Attention and “Sliced Attention”

On page 95, the definition of attention is given.  My question, or blog, is focusing on the extent we are able to process the material in an easy or difficult way.  There are two factors that determine this: whether we have clear goals, and whether the information we need is salient in the environment.  The part here that interests me is whether we have clear goals or not.  In the example of looking at a restaurant menu to find what exactly you will eat (with having no particular food in mind) it looks like the person has absolutely no idea what they want.  I believe that people do know what they want, though.  There is a reason that they went into the restaurant they frequent.  Why do you go to a hamburger place?  Most likely, to get a hamburger.  You just select from all of the choices you have of different hamburgers, but you always knew you wanted a hamburger of some type, right?  Why else would you (you decided to go, you didn’t just join a friend who went, in this example – you had a hamburger craving!) want to go there then?  Keep this in mind.

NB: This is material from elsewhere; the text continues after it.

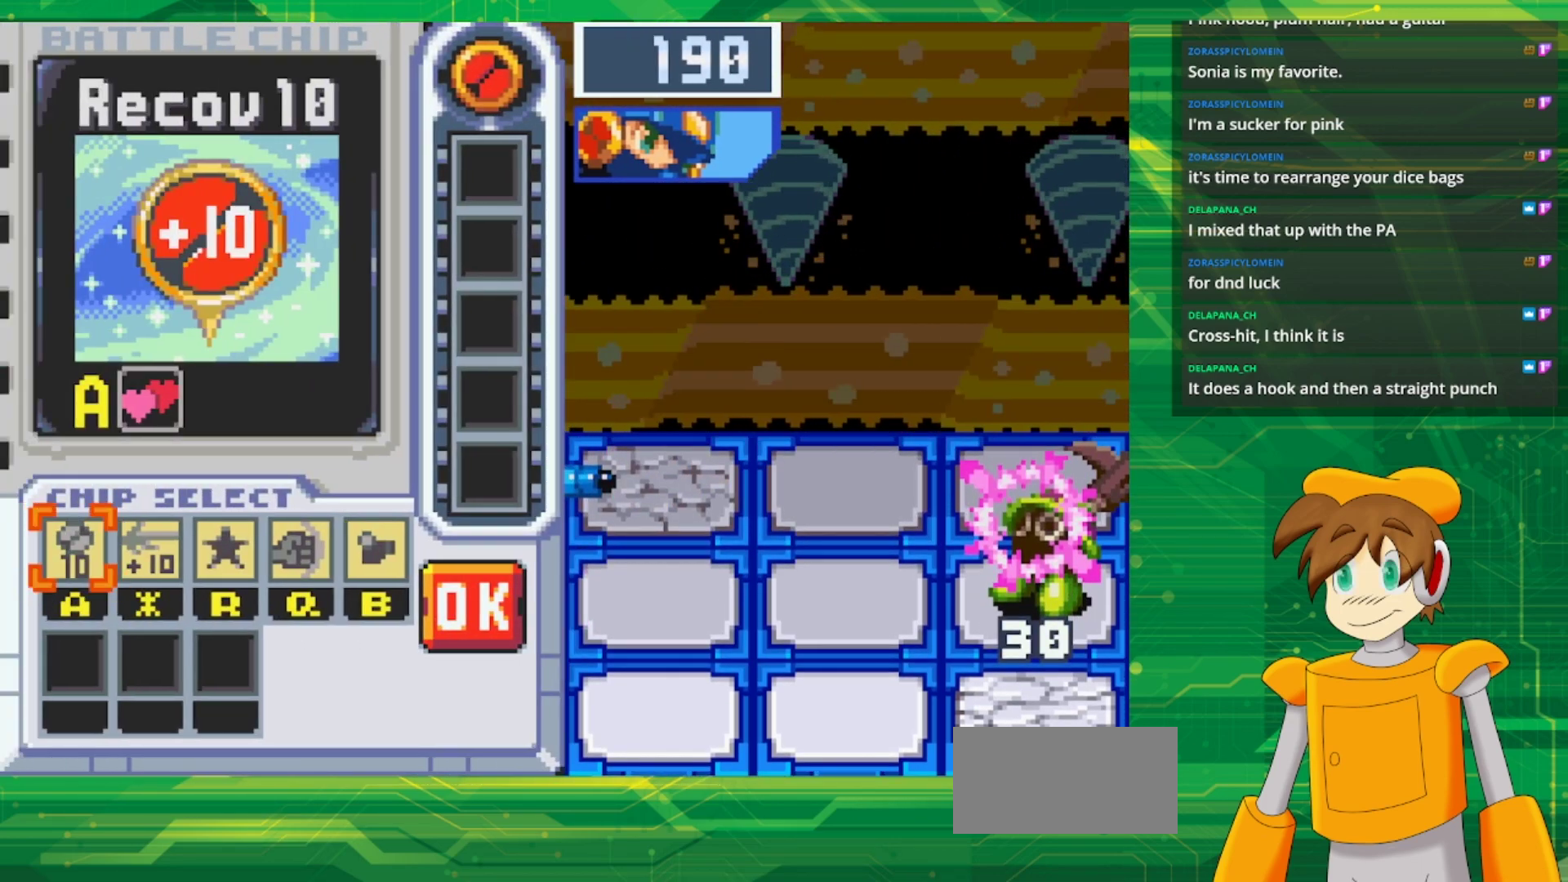
{"buttons": [], "events": []}
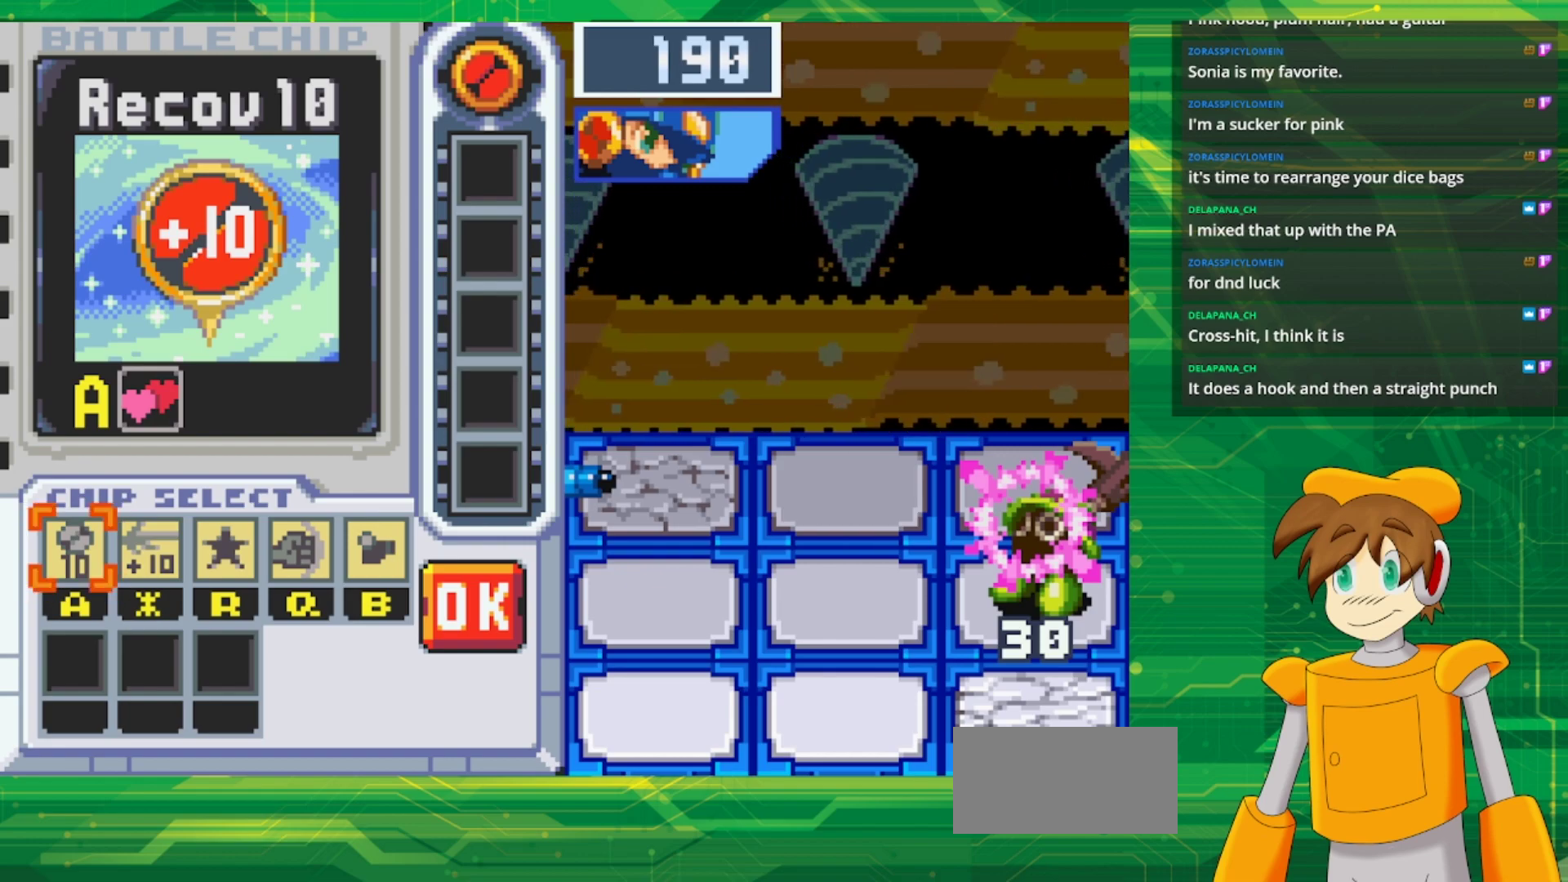
{"buttons": [], "events": []}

The second part that I think is extremely interesting is only two pages away from this on page 97.  It’s a little box that explains “Sliced Attention” as being able to ‘multi-app’ on a computer at one time.  Every person (at least, in our generation) does this at some point in time.  We can hold multiple conversations with people in instant messages while checking the news, weather, e-mail, sports statistics, and other things online.  What I’m wondering about it how this “Sliced Attention” is related to our goals we set for our attention to focus on.  Can anybody think of a way that these two ideas can be related?  I can.